We are in the middle of the longest fuel crisis in five years. In many places, it mirrors the dark days of the 1990s when fuel queues were routine, together with their many accessories – jerry cans, hoses and plastic bottles cut in half as funnels. Coupled with poor electricity supply, Nigerians frustration and anger are largely justified. Yet the problem has a simple, plug-and-play solution. Emeka Akabogu is the Chairman, OTL Africa Downstream. He speaks on why he thinks subsidy removal is the right thing to do now to put an end to the fuel crisis in the country. Excerpts:
It has not been an easy road for the country’s oil sector. What do you think is the way forward?
The best parting gift President Jonathan could leave for President-Elect Buhari will be to formally scrap petroleum subsidies. While it may be interpreted as a Greek gift, the truth is that it affords a soft-landing for the incoming President as he will not be burdened by the perceived betrayal such a decision by him could induce. His challenge will be to simply live up to his promise by ensuring savings from the subsidies are not frittered away.

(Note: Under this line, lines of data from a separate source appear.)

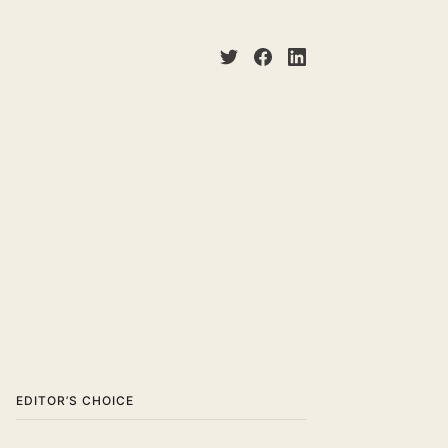
EDITOR’S CHOICE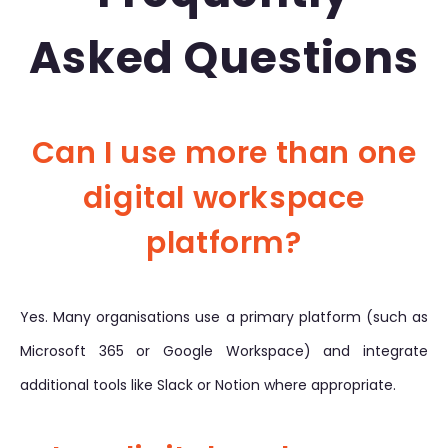
Asked Questions
Can I use more than one
digital workspace
platform?
Yes. Many organisations use a primary platform (such as
Microsoft 365 or Google Workspace) and integrate
additional tools like Slack or Notion where appropriate.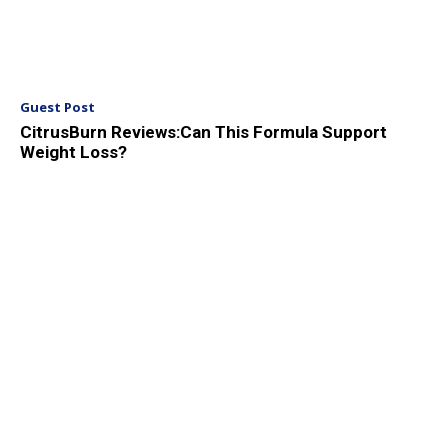
Guest Post
CitrusBurn Reviews:Can This Formula Support
Weight Loss?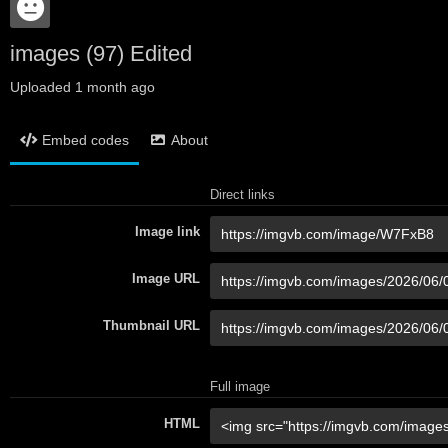
images (97) Edited
Uploaded
1 month ago
Embed codes
About
Direct links
Image link
Image URL
Thumbnail URL
Full image
HTML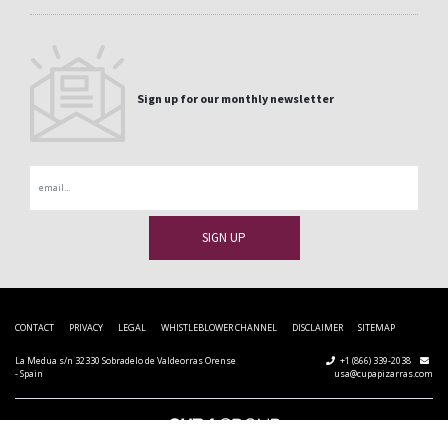
Sign up for our monthly newsletter
Email
CONTACT
PRIVACY
LEGAL
WHISTLEBLOWER CHANNEL
DISCLAIMER
SITEMAP
La Medua s/n 32330 Sobradelo de Valdeorras Orense
+1 (866) 339-2038
- Spain
usa@cupapizarras.com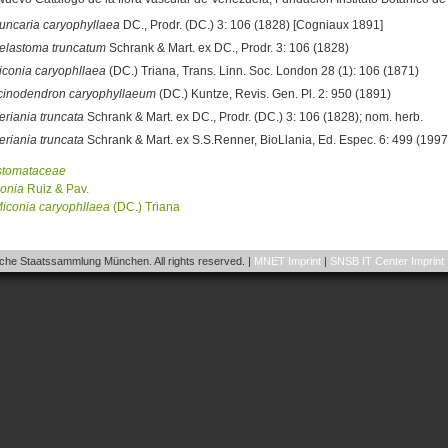
runcaria caryophyllaea
DC., Prodr. (DC.) 3: 106 (1828) [Cogniaux 1891]
elastoma truncatum
Schrank & Mart. ex DC., Prodr. 3: 106 (1828)
iconia caryophllaea
(DC.) Triana, Trans. Linn. Soc. London 28 (1): 106 (1871)
cinodendron caryophyllaeum
(DC.) Kuntze, Revis. Gen. Pl. 2: 950 (1891)
eriania truncata
Schrank & Mart. ex DC., Prodr. (DC.) 3: 106 (1828); nom. herb.
eriania truncata
Schrank & Mart. ex S.S.Renner, BioLlania, Ed. Espec. 6: 499 (1997)
stomataceae
onia
Ruiz & Pav.
iconia
caryophllaea
(DC.) Triana
he Staatssammlung München. All rights reserved. |
MNET Imprint
|
SNSB IT Center Imprint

Can poor Nigerians afford deregulated fuel?
Removing subsidies is simply the right thing to do. It is pragmatic, cost-saving, and best of all, does no one any harm. It is not true that Nigerians cannot afford the real cost of fuel if the price is deregulated. The empirical fact is that apart from NNPC Retail stations, the eastern part of Nigeria has for years seen fuel for between N120 and N150, and everyone is used to it including the poor. I was in Awka last week and easily drove into a NIPCO station where I bought fuel for N120/litre. No queue, no story. The price at which fuel is bought conditions the usage and consumption pattern towards it increased discipline and reduction of waste, which no one will argue the country badly needs now.
Don’t you think major oil marketers are holding the country to ransome?
It is hypocritical to suggest that marketers are not being patriotic by insisting that they will not import until they are paid their outstanding reimbursements. Do they fetch the fuel for free from the ocean? As long as we are dealing with international supplies and shipping the choices are limited. Neither the international suppliers nor the banks are interested in stories relating to indebtedness by government or foreign exchange variation. These are companies not charities – they employ thousands of Nigerians, invest in the economy, have shareholders and are in business for profit. The incoming government has not defined a clear-cut, bankable policy on subsidies so it is better to be safe than sorry. The same Nigerians will be the first to demonise the marketers if creditors proceed against them in liquidation, so we need to get real.
Can’t our local refineries be revived to serve as a solution to the lingering problem?
Not exactly. Self-sufficiency in refining will solve the problem of capital flight and bottom-line erosion arising from foreign exchange fluctuations. It will exponentially boost GDP, create multiplier value in the economy, eliminate most of the freight cost and potentially drive the development of a West Africa pricing benchmark for petroleum products. To that extent, self-sufficiency in refining is great. But if subsidies remain, refining will not solve the problem of availability or scarcity of products. Refiners too are businessmen, and will expectedly buy crude at international prices. They will sell for profit, even if with a primary focus on the Nigerian market. If government attempts a pricing dichotomy – one for crude oil to be used locally and another for international sales, such a scheme will spectacularly backfire. Round-tripping of crude oil will become the new fad and the levels of sleaze will simply multiply. They should not try it.
Where do you think we should go from here?
Scrap the Petroleum Support Fund (subsidy scheme). Undertake major infrastructure projects in mass transit – interstate rail, inland waterway ports, inland container depots/dry ports, road renewal and maintenance. Finally, let there be light! -widen and deepen options for access to electricity using competitive tariffs and ensuring people pay only for what they consume.